> _Supplied data_
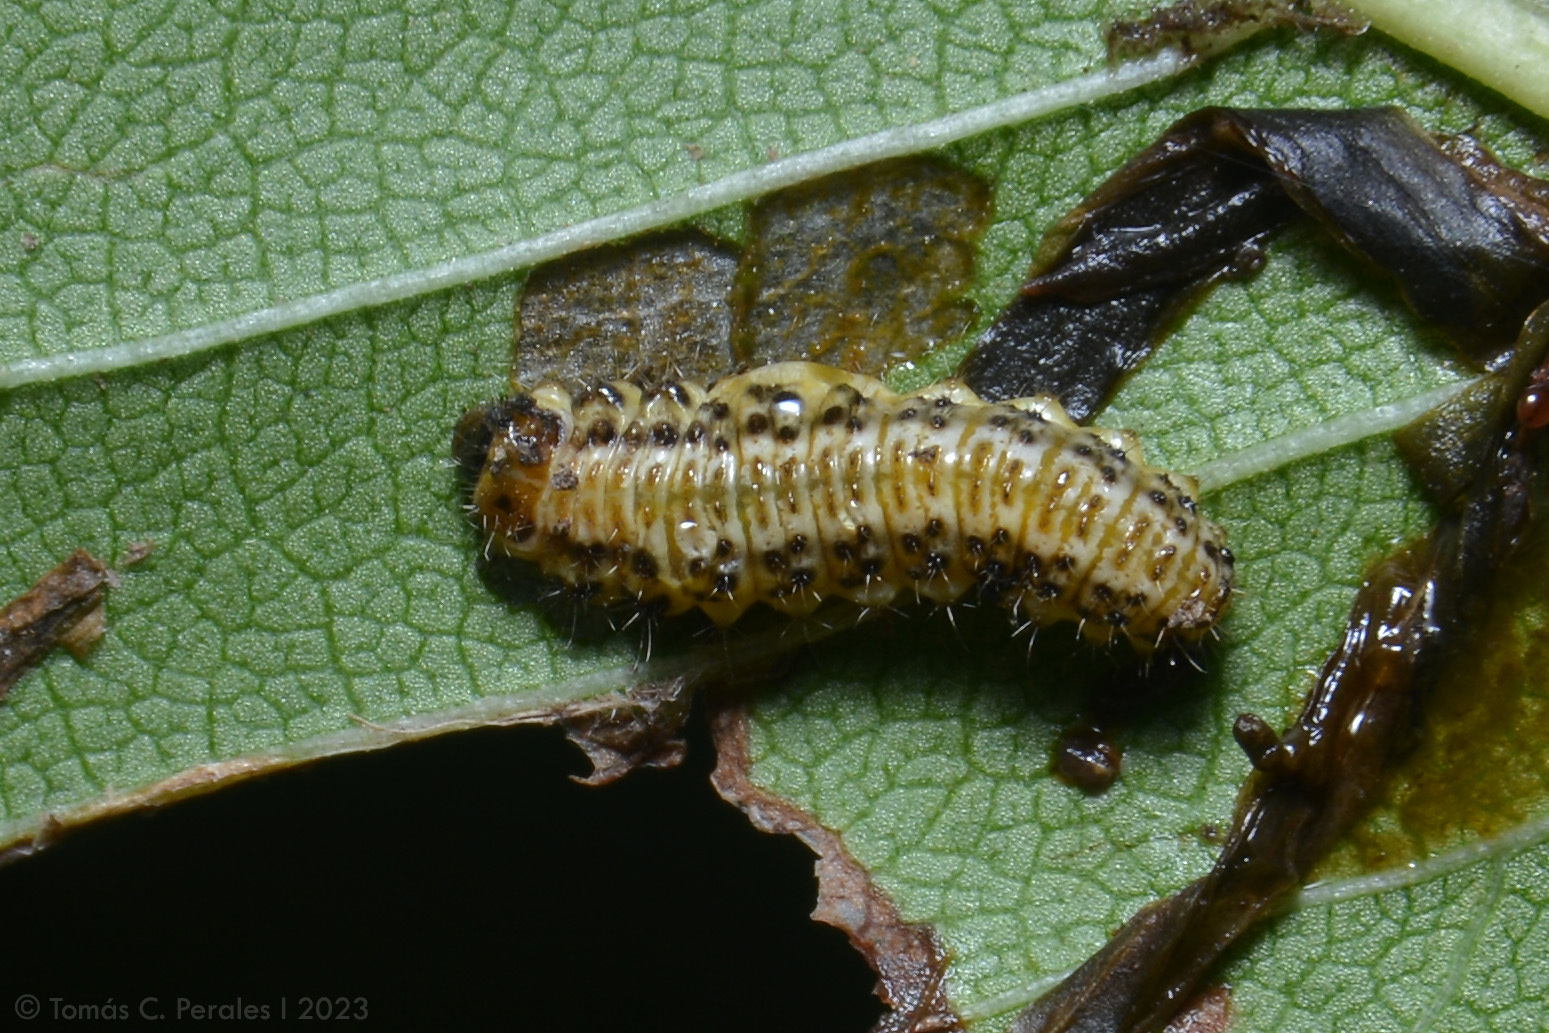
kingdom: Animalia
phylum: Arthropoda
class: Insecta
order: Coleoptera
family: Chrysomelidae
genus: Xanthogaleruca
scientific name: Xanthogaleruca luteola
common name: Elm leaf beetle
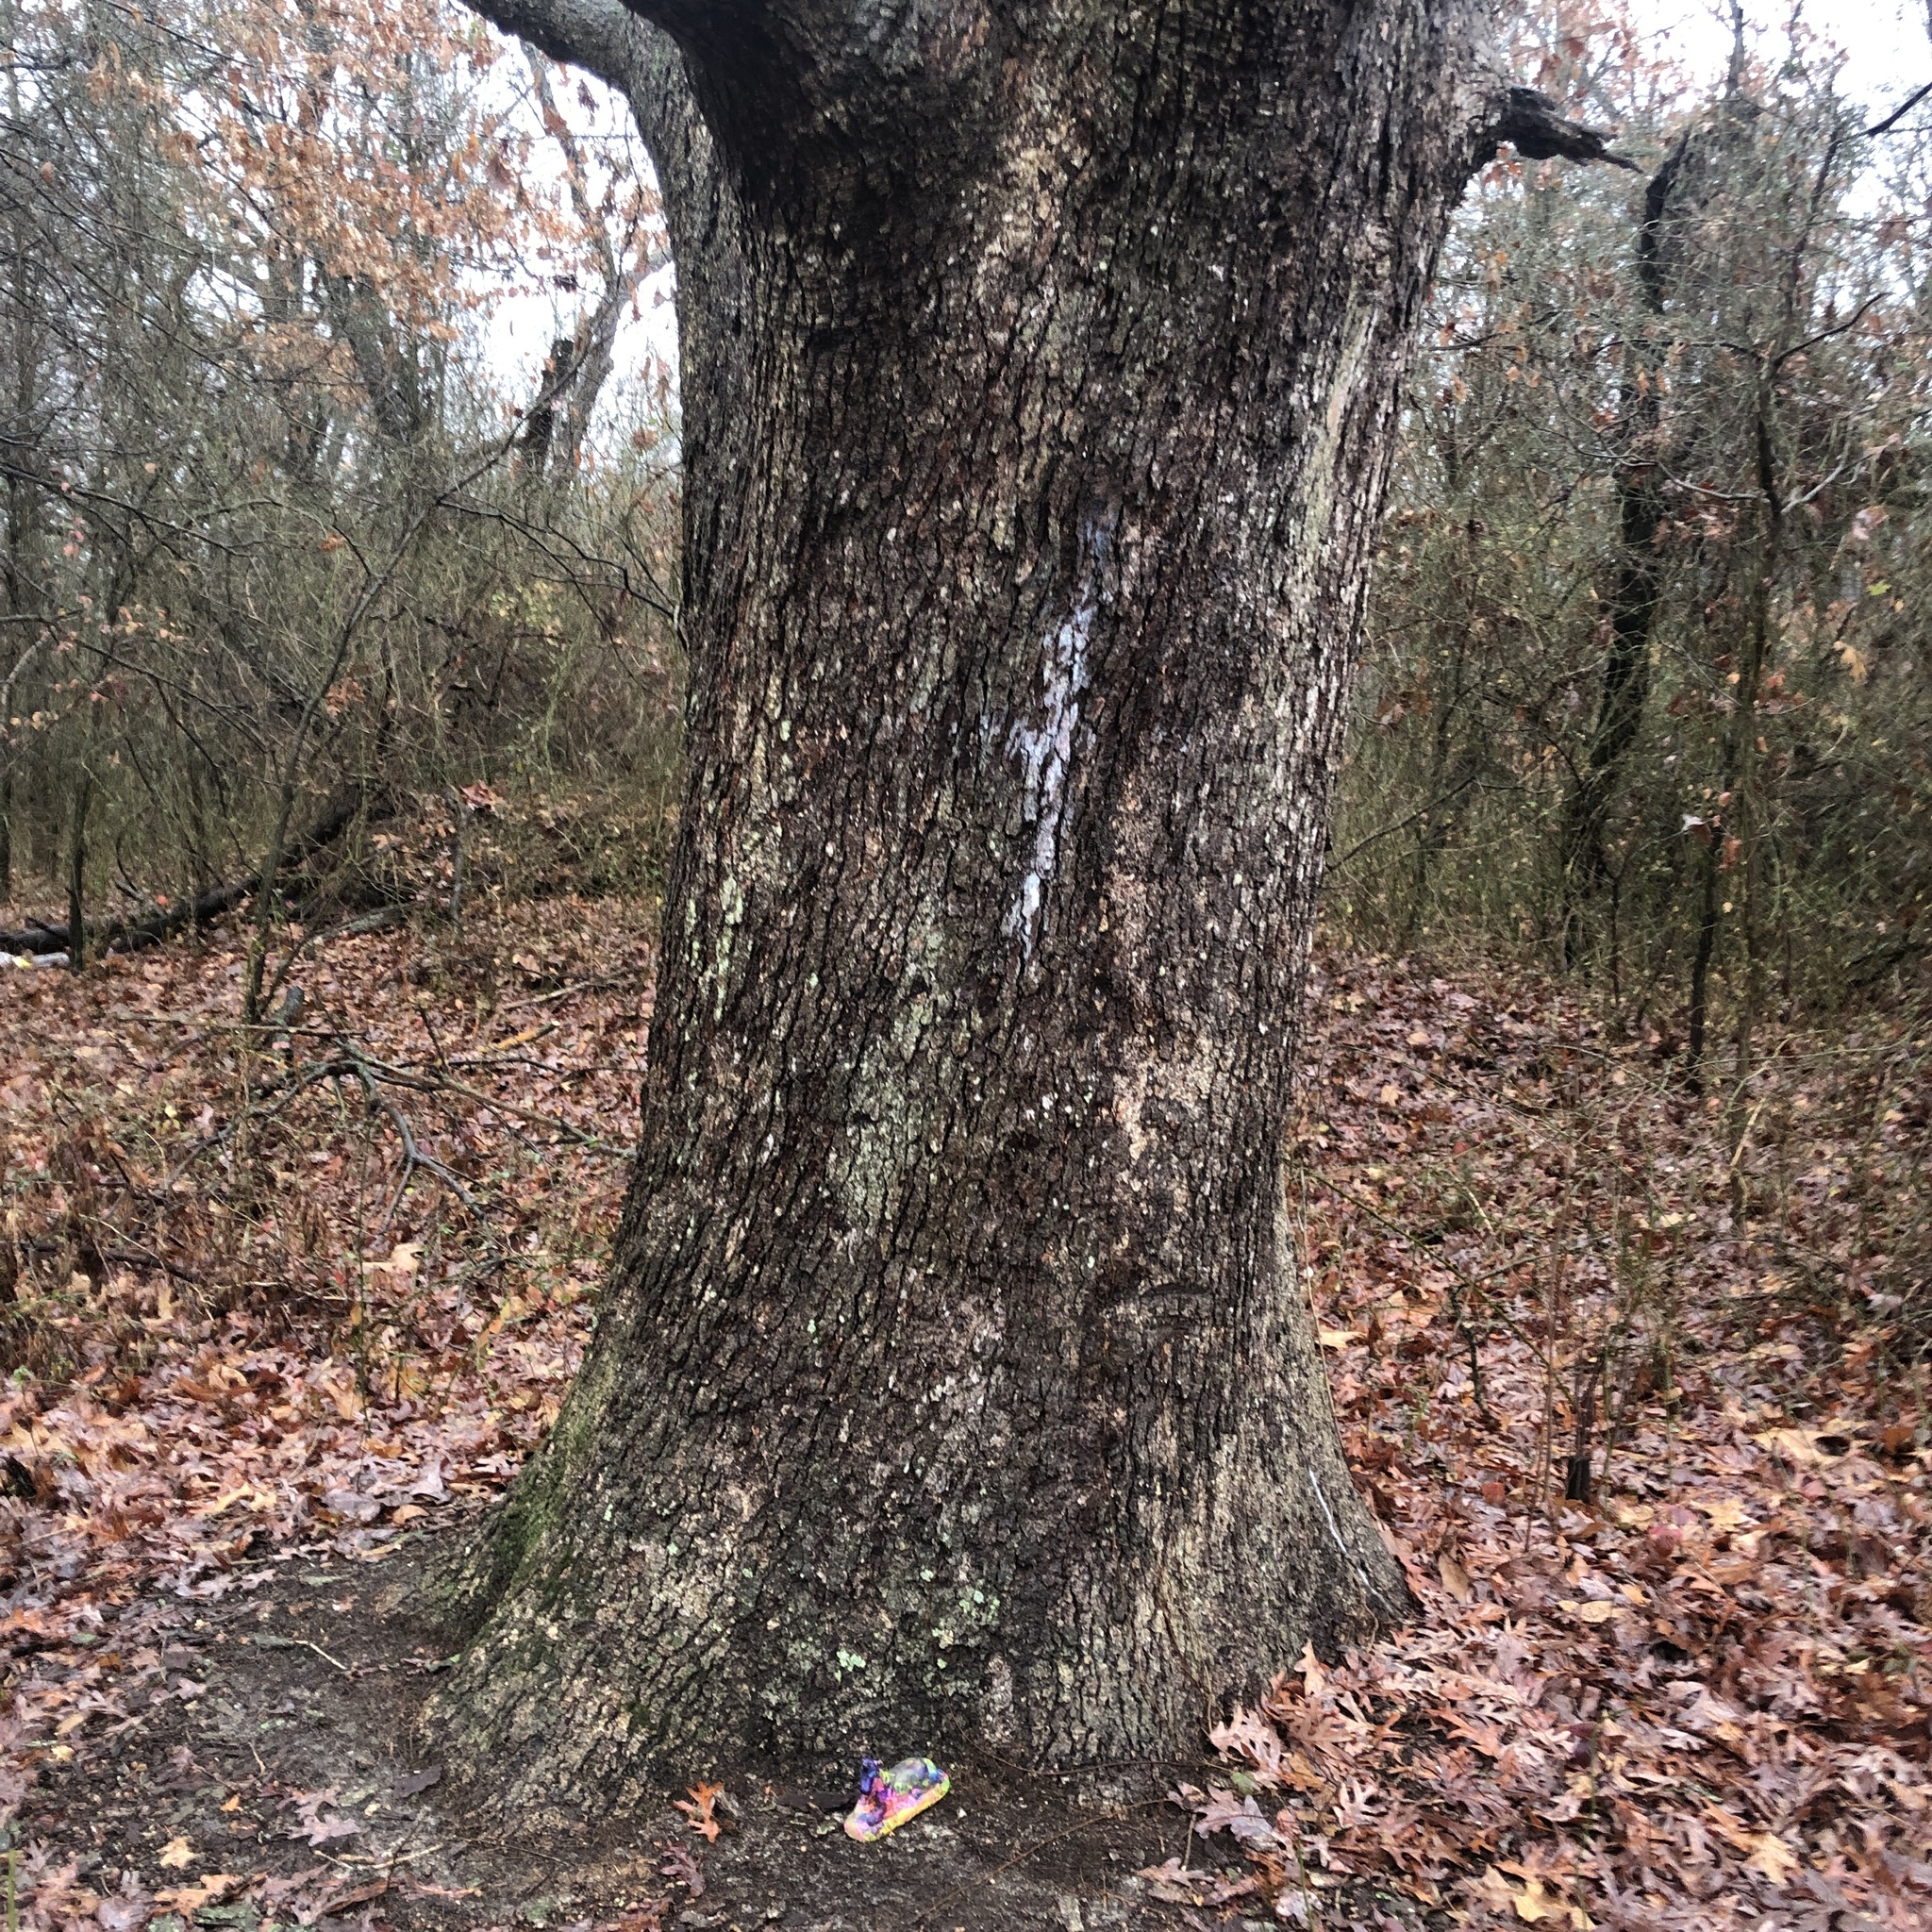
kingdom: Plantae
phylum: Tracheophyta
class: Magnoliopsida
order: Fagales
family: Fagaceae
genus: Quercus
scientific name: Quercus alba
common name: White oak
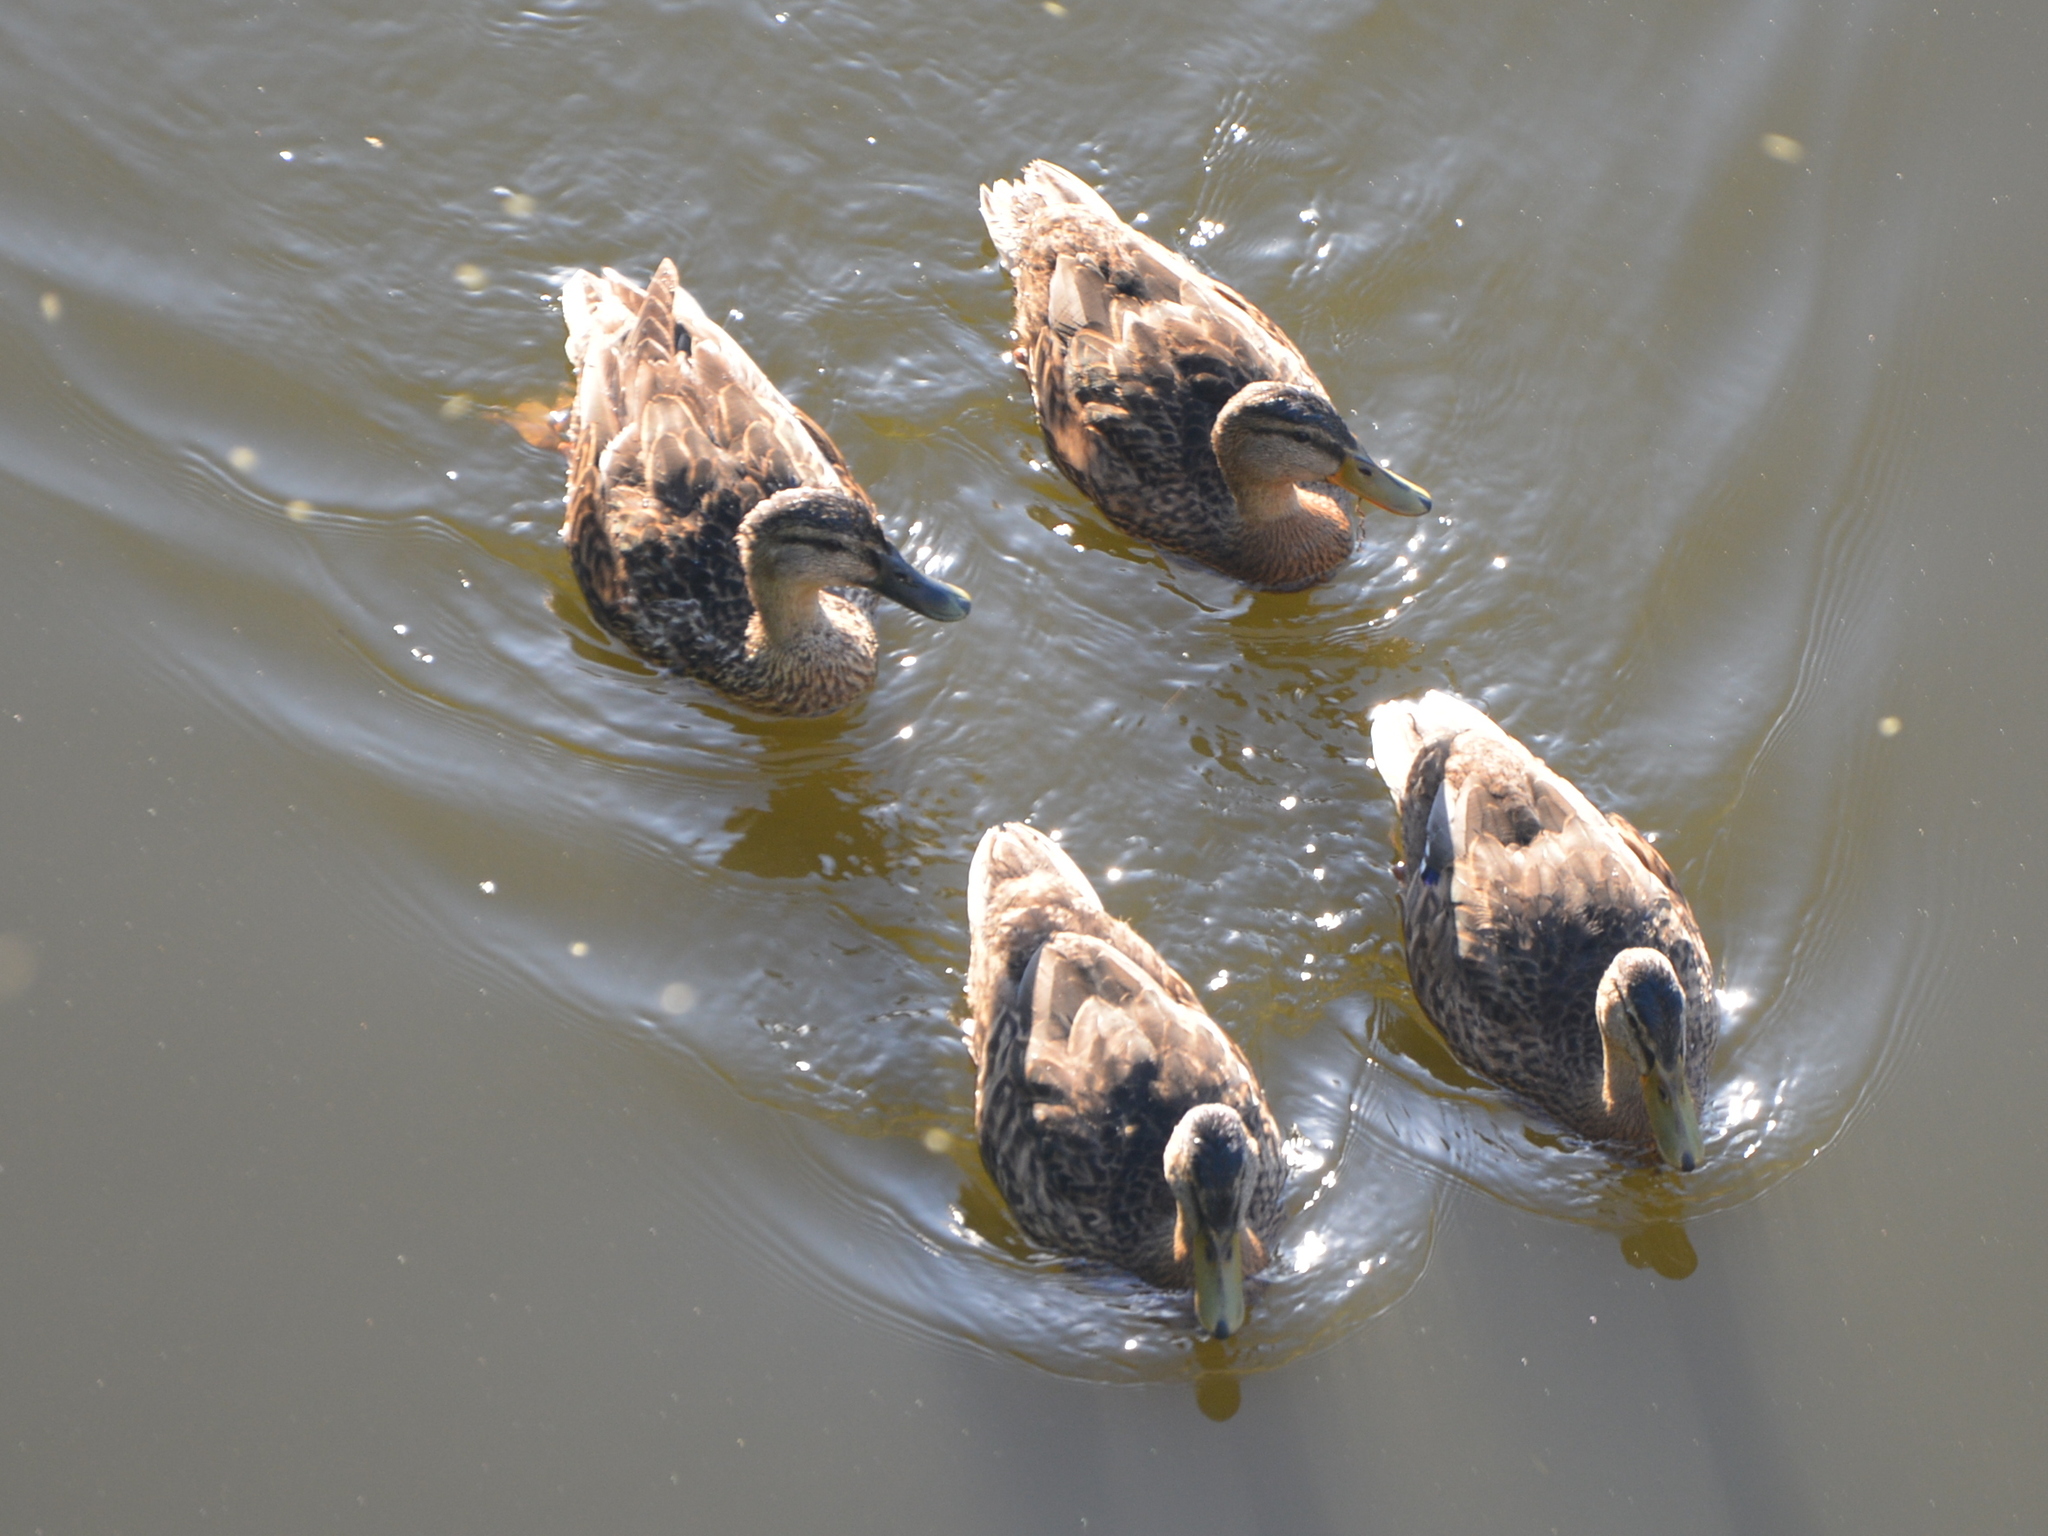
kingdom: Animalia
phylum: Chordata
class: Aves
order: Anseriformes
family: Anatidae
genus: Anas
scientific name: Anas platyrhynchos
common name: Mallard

> _Goal of the exercise_
Return each line of the data above that contains the string "common". The match is case-sensitive.

> _Task result_
common name: Elm leaf beetle
common name: White oak
common name: Mallard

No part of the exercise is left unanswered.